Structure of S. pombe centromeres. (A) Schematic diagram of the centromeres. Each of the three centromeres contains central core cnt and flanking imr and otr repeat regions. imr and otr have repeat sequences so that a probe designed for these regions will hybridize to DNA fragments from multiple loci. Cross-hybridization thus renders nucleosome mapping unfeasible for imr and otr. Similarly, cnt1 and cnt3 on chromosomes 1 and 3 share >70% identical sequences, and thus, only the partial non-overlapping portions can be tiled unambiguously. On the other hand, cnt2 contains unique sequences and can be tiled densely for nucleosome mapping. (B) Gel electrophoresis and Southern. Chromatin or naked genomic DNA was treated with MNase digestion (see Methods for the details of digestion conditions), and the resulting DNA fragments were run on gel. Southern hybridization was performed using a cnt DNA fragment (pKT110) or an otr DNA fragment (pYC148) (Takahashi et al. 1992). Bands containing mono-nucleosomes or DNA of similar size from naked DNA digestion (white boxes) were extracted and hybridized onto the microarray. The otr region shows ladders for both the wild type and the mis12 mutant. In cnt, the mis12 mutant still exhibits distinct ladders, while the wild type shows a smear with only faint mono- and di-nucleosome bands.

Figure 2.

Chromatin structure of (A) ade6 and (B) cnt2. The mono-nucleosome band in Figure 1B was extracted, labeled with Cy5 dye, and hybridized onto the microarray, with MNase-digested naked DNA of similar size labeled with Cy3 as control. (A, black line) The mean of nucleosome data from four biological replicate experiments. (Red dotted lines) The MNase cleavage sites of eight previously known positioned nucleosomes (Bernardi et al. 1991). Positioned nucleosomes detected by our method are shown as histone octamers and agree very well with Bernardi et al. (1991). (B) The median nucleosome signal of three biological replicates, each with (bold black) two technical replicates; (colored lines) individual replicates. The technical replicates come from tiling both strands of cnt2. Positioned nucleosomes based on the median signal are shown as histone octomers. (Red arrows, including the one below pointing upward) The GATA motifs in troughs that are potential Ams2-binding sites.

Figure 3.

Chromatin structure is preserved in mutants. (A) Wild-type versus Cnp1p overexpression. (B) Wild type versus mutants affecting Cnp1p localization. (C) Wild type versus outer kinetochore mutants.
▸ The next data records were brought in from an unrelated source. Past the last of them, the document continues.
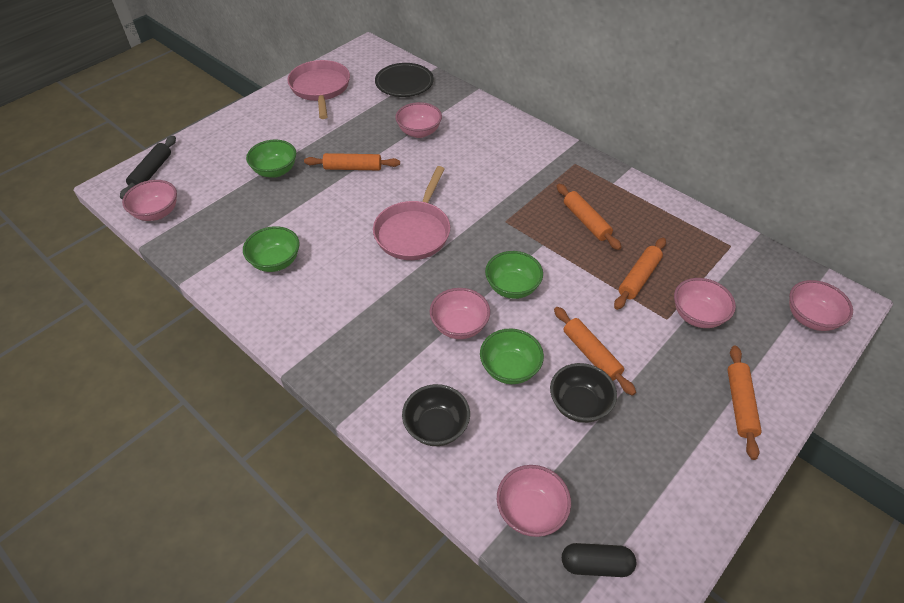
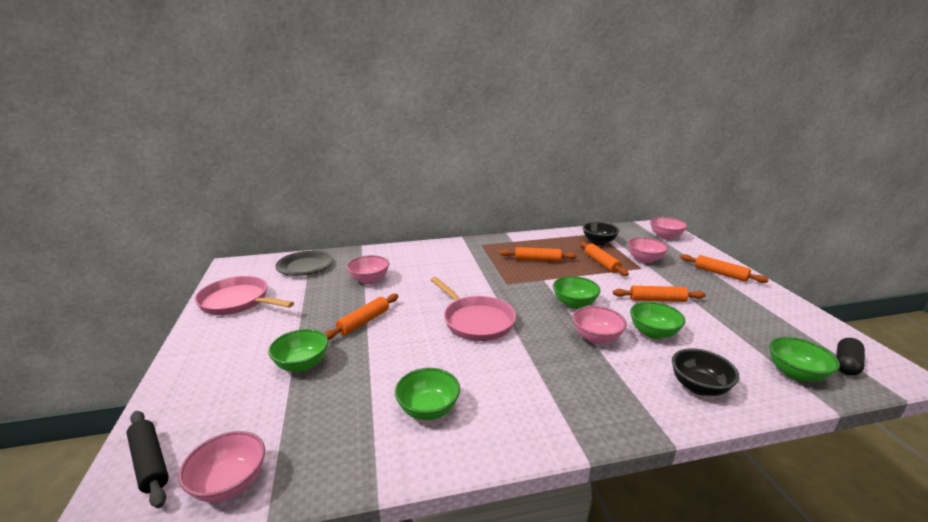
camera: 55 degrees left, 25 degrees down
(531, 511) = (795, 373): pink bowl -> green bowl
(579, 404) = (700, 320): black bowl -> black bowl (599, 242)

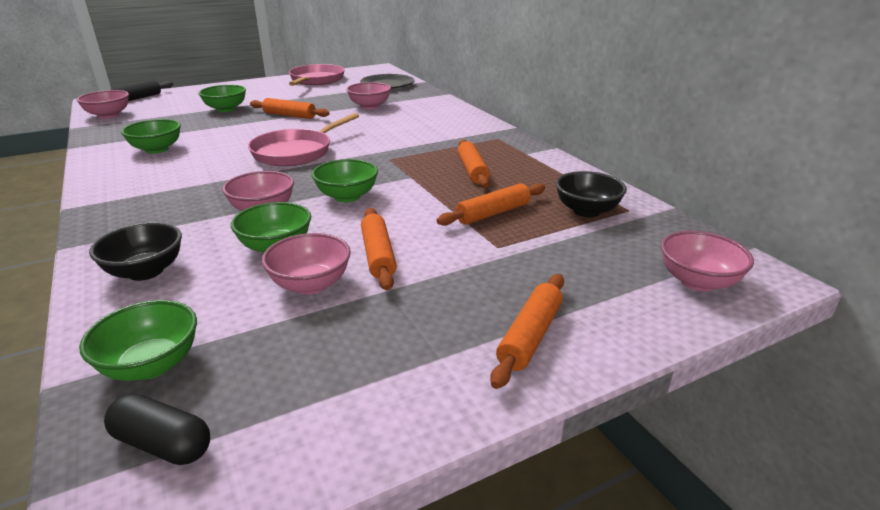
camera: 75 degrees right, 5 degrees up
(645, 259) = (539, 251): pink bowl -> pink bowl (310, 284)

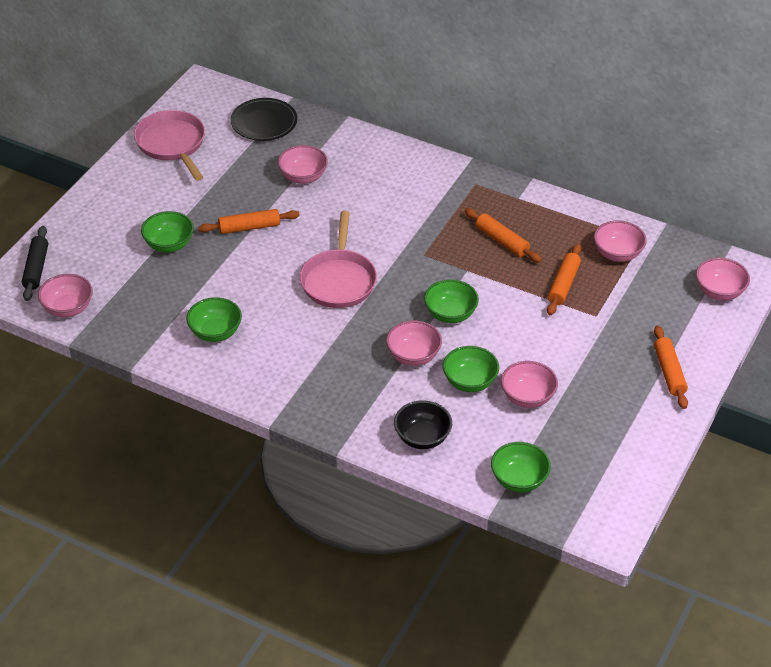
camera: 35 degrees left, 15 degrees up
(163, 444) = (578, 503): black capsule -> none
(378, 255) = (537, 357): orange rolling pin -> none
(586, 211) = (617, 254): black bowl -> pink bowl

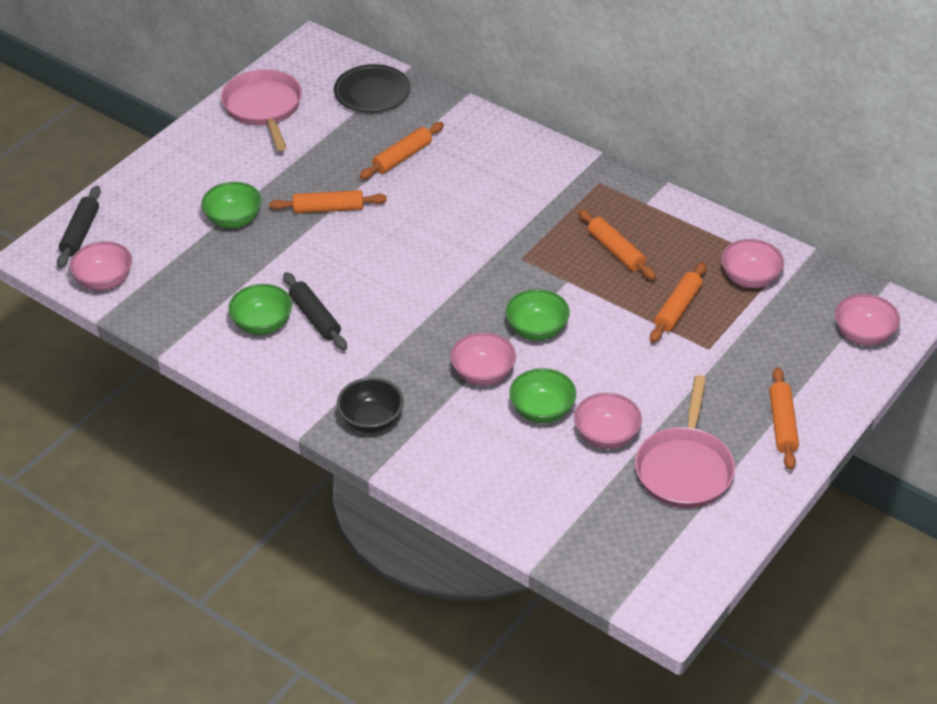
camera: 10 degrees right, 0 degrees up
(259, 322) = (315, 317): none -> black rolling pin
(303, 177) = (402, 157): pink bowl -> orange rolling pin
(339, 280) = (416, 278): pink pan -> pink pan (684, 468)
(422, 438) = (472, 470): black bowl -> black bowl (371, 420)
(519, 480) = (575, 533): green bowl -> none

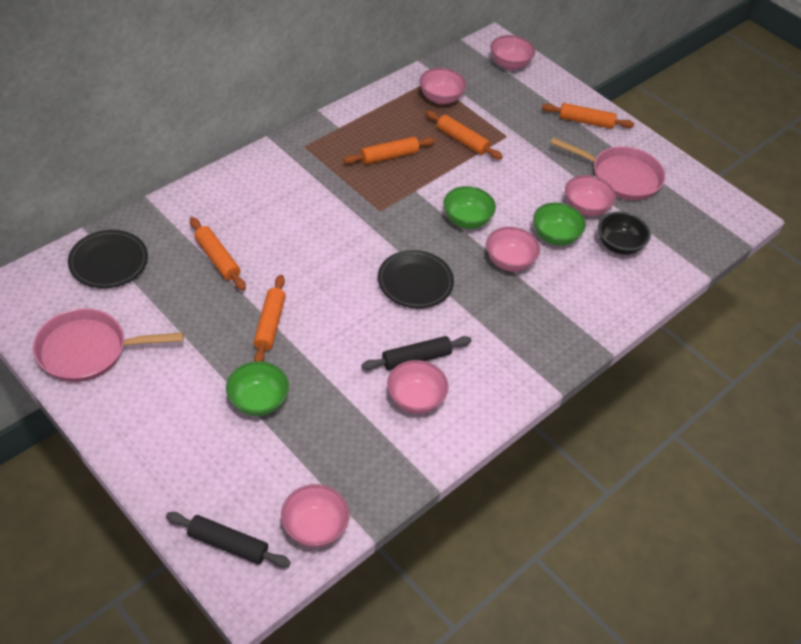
camera: 85 degrees left, 5 degrees up
(262, 324) = (415, 399): green bowl -> pink bowl
(371, 420) = (549, 341): black bowl -> black bowl (618, 245)
(421, 301) = (415, 282): none -> black plate

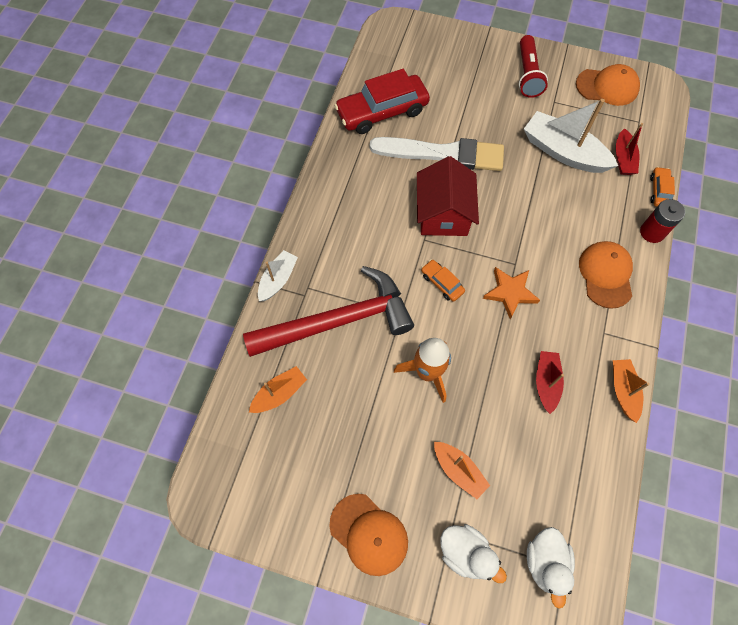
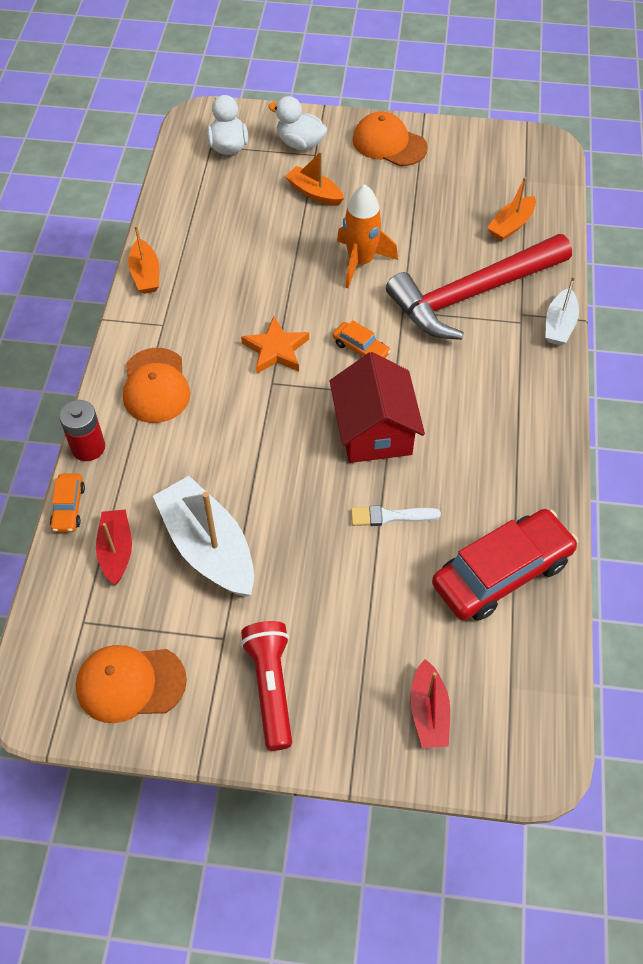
camera: 170 degrees right, 10 degrees down
(443, 154) = (390, 516): white brush -> white brush, size x0.44
(546, 383) = (230, 270): red boat -> red boat (428, 712)
(563, 152) = (208, 547): white boat -> white boat turned 150 degrees counterclockwise

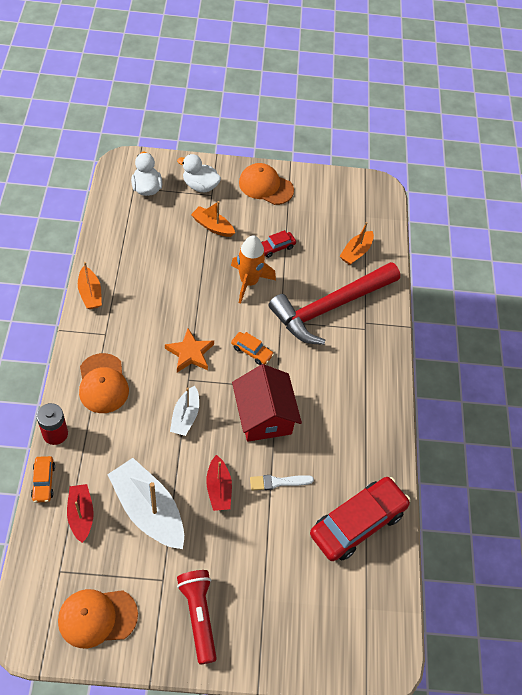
camera: 10 degrees left, 0 degrees up
(399, 219) = (275, 247): none -> red car
(428, 712) = (310, 629): red boat -> red boat (218, 488)
(559, 325) = (392, 331): white boat -> white boat (185, 416)

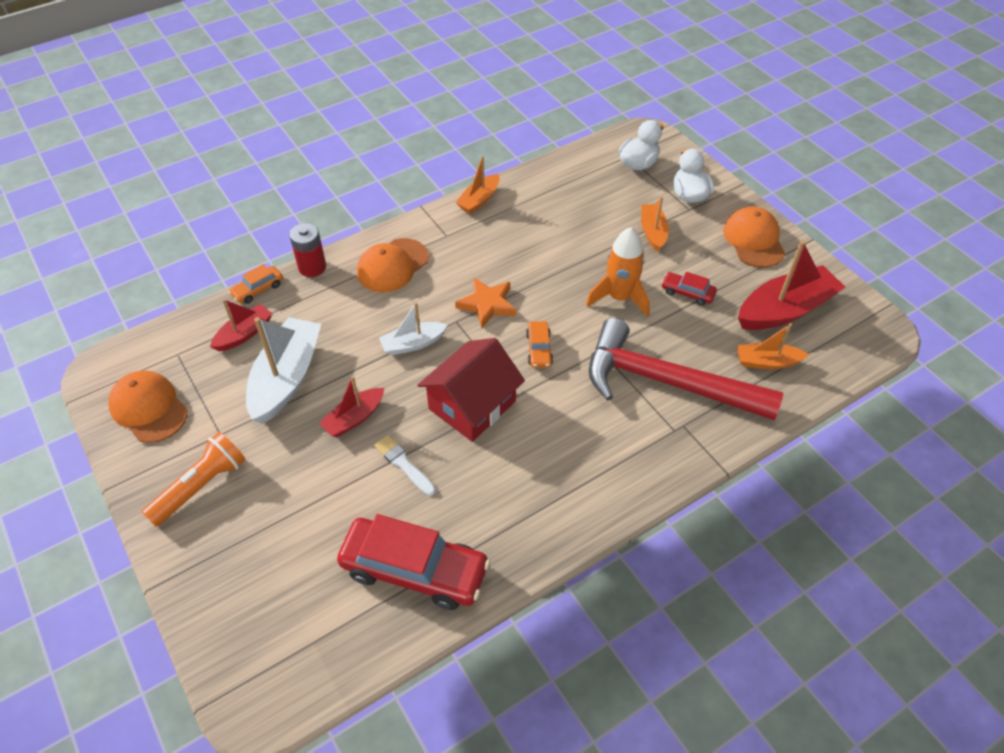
camera: 60 degrees right, 5 degrees down
(198, 616) = (201, 486): red flashlight -> orange flashlight
(328, 215) = (785, 310): none -> red boat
The array design in B covered a region longer than that in A and C.

Figure 4.

Nucleosome data correlate well with sequence-based predictions in (A) cnt2 and (B) cnt1 but not in (C) ade6. (Black line) The median nucleosome data for wild type; (blue line) the log nucleosome occupancy probability, computed as in Segal et al. (2006). (B, green line) The nucleosome data in the region repeated in cnt3; (red dotted line) the running window (size 120 bp) log GC content. In cnt1 and cnt2, the correlation between the nucleosome data and GC content is high, and the computational prediction of nucleosome locations works well. In ade6, however, the correlation is only 0.1, and the computational algorithm also fails to predict nucleosome-free regions.

Figure 5.

Enriched motifs in troughs. (A) Poly(T) and (B) histone motifs were found by scanning all trough regions with MEME.